Sunday May Be Sacred, But Church Is Not

Sunday

by Sarai Rice

“I only have my son every other weekend and he doesn’t like church, so I don’t come those Sundays.”

This is the voice of a church member attending a committee planning session I recently led. She was clearly an active member, committed enough to the life of her congregation to spend 4½ hours talking on a gorgeous late summer Sunday when she could have been outside playing. But, as you can see, she only attends church every other Sunday at best. For her and many others, Sunday morning church attendance no longer is a primary identifier of active membership. It is now just one way among many of being active, and for some it may even not be important at all.

We all know about the role of youth sports in this shift away from Sunday morning worship attendance. When my children, now 30-somethings, were young, they played competitive soccer. And we knew that, if they played in a weekend tournament and won several times, they would end up playing in the finals on Sunday morning. But it took a lot of winning to get there! Two years ago, when my husband’s nine-year-old grandson took up wrestling as a sport, he practiced on Sunday morning.

It’s not just sports

But the shift away from Sunday morning church is about more than sports. I first noticed the phenomenon many years ago, not in a large, activity-rich city but in a small, rural Iowa town. One active family, whose children were grandchildren of the matriarch, often spent summer Sundays at the lake three miles from town! (In other words, they weren’t so far away that they couldn’t have made it back if they’d wanted to.) A young couple often visited family on weekends. Even older adults traveled to see the sights or visit grandchildren or stay with siblings who had health issues. The older adults always let people know when they were going to be out of town. The point is that even they, Sunday morning stalwarts, were somewhere else several Sundays a year.

And as I’ve started to talk about this behavior shift in my workshops, I can see that there is more going on than just the replacement of one kind of activity with another. Whenever I talk about worship attendance, people instantly own up to using their Sunday mornings to “just sit,” or “just hang out with my partner,” or “just play with my children.” They are treating Sunday as sacred, but in an era when children’s play time is scheduled while adult time off is not, what they need most is time to just stop, and church apparently feels more like doing than it feels like stopping. People are desperately seeking Sabbath, if by Sabbath we mean times of rest and freedom from work, but for many, Sabbath no longer looks like the structured religious rituals common to church.

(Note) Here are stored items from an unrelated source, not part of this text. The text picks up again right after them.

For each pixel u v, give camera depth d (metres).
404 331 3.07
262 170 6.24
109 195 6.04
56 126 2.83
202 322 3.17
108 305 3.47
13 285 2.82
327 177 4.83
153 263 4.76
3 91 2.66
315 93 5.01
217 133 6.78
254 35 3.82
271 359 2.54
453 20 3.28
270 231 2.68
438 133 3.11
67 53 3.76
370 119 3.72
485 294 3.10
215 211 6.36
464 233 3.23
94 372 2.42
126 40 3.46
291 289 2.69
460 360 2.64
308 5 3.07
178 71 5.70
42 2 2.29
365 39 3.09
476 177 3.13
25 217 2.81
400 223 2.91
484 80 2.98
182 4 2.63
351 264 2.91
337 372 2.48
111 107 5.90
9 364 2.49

So what is the church to do?

Well, one solution, obviously, is to cling to Sunday morning as the only appropriate time for worship. Congregations who pursue this path may find themselves asking either “What’s wrong with her,” about the person who doesn’t come as often as they would like, or “What’s wrong with us,” if their perception is that people are still going somewhere every Sunday but, since they’re not here, they must be somewhere else. Sadly, as they pursue who’s at fault, they may never realize that nothing is wrong with anyone. Behavior patterns have simply shifted over time.

Offering other choices

Another option, though, might be to provide an opportunities for worship at times other than Sunday morning. In 2006, for example, I lived three blocks from the cathedral in St. Paul, Minnesota, and I stopped to pray every morning on my way to work. I realize that this might not count as worship to everyone since there was nothing communal about it, but I had a ritual, I was never alone, and this was a worship time that I could manage because it was literally on the shortest route from my home to my job. If we think of Sunday as the only appropriate time for worship (a perception Catholics discarded generations ago), we are essentially giving up on all the people for whom Sunday morning either never worked or works no longer.

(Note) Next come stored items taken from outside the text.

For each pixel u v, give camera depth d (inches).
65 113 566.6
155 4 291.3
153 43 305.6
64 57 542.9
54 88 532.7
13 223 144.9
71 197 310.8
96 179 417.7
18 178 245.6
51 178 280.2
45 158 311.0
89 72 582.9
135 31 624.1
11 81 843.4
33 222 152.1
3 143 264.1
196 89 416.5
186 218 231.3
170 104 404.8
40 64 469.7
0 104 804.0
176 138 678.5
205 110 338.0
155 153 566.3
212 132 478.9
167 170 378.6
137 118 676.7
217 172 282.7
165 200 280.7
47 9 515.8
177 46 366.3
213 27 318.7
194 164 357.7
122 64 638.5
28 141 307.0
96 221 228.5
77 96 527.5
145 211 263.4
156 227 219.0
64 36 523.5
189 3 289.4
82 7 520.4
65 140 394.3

And speaking of what counts as worship, perhaps it doesn’t always need to look like a traditional/contemporary/alternative combination of performance, preaching, and prayers.  Can worship look like praying by myself as others pray in other parts of the space? Can it look like Bible study at a coffee shop? Like theological discussion on Facebook? Like occasional rather than weekly gatherings? Like a prayer walk with friends? Like quiet time at home with children that is supported by online lessons for parents?

Obviously, the combination of Sunday and church is still sacred for many. For them, Sunday morning worship is still here, just as it has always been. But at least for now, attendance at Sunday morning worship doesn’t work for many people, most of them not atheists. We can sit in our pews and wait for the world to change back to the way it was, or we can find new ways to encounter all these children of God who would love to talk to God or even talk to us about God but who may never join us in church on Sunday morning.

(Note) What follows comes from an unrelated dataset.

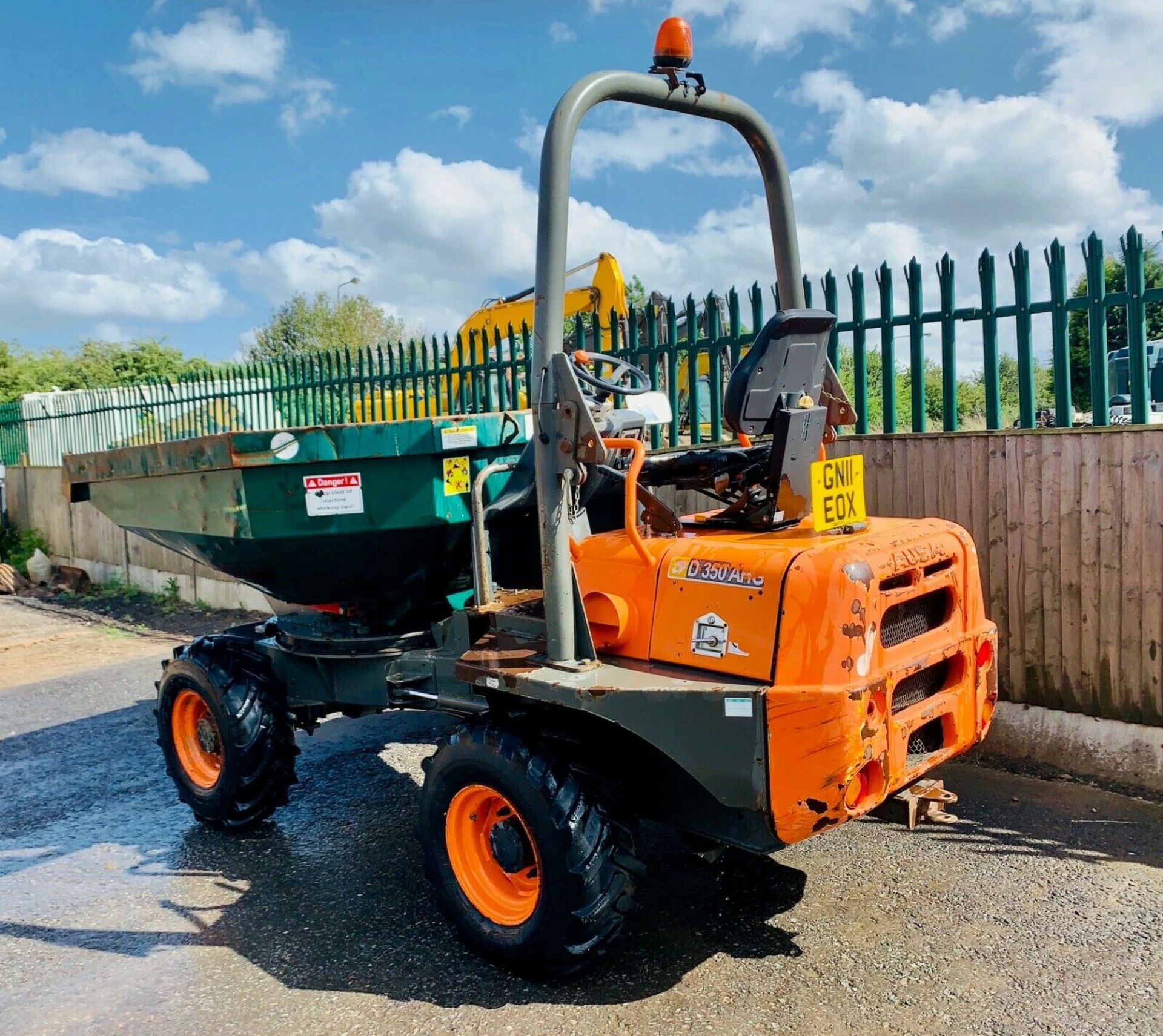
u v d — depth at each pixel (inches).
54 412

Sarai Rice is a Presbyterian minister and a retired non-profit executive. She consults with congregations on a variety of issues, including planning, staffing, and governance. Sarai loves to work with congregations that are exploring anew their role in the community as well as congregations seeking new energy in the face of decline. She has a deep commitment to the notion that human institutions should work well for the people they serve.